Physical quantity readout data
--------------------------------------------------
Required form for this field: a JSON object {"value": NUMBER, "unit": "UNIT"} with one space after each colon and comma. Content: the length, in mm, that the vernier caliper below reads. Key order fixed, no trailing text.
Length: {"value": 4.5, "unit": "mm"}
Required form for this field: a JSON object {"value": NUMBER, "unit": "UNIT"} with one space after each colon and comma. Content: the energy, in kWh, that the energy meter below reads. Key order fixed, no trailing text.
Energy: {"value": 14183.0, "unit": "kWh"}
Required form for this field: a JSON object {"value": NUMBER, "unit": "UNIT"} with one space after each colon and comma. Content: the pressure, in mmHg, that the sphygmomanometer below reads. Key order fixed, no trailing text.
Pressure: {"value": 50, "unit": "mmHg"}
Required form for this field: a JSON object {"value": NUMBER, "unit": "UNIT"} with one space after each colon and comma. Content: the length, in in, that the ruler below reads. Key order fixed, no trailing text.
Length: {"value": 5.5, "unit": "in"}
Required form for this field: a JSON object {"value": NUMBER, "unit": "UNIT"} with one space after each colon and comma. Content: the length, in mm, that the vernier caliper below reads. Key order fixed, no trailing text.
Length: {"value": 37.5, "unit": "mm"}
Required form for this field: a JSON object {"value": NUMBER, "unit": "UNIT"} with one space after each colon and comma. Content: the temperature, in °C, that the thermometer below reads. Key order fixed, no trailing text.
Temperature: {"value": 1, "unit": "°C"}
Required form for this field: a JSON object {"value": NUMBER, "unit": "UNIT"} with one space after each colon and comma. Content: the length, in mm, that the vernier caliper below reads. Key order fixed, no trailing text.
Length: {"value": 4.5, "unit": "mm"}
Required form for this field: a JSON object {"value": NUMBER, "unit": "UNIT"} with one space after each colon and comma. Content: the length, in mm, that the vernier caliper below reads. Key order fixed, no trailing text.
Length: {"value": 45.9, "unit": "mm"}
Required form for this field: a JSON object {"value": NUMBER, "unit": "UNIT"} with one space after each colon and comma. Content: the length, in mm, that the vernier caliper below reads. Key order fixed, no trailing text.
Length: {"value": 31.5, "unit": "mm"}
--------------------------------------------------
Work item:
Pick out each line in the records that contains the string "mmHg", and copy those lines out in full.

Exercise solution:
Required form for this field: a JSON object {"value": NUMBER, "unit": "UNIT"} with one space after each colon and comma. Content: the pressure, in mmHg, that the sphygmomanometer below reads. Key order fixed, no trailing text.
Pressure: {"value": 50, "unit": "mmHg"}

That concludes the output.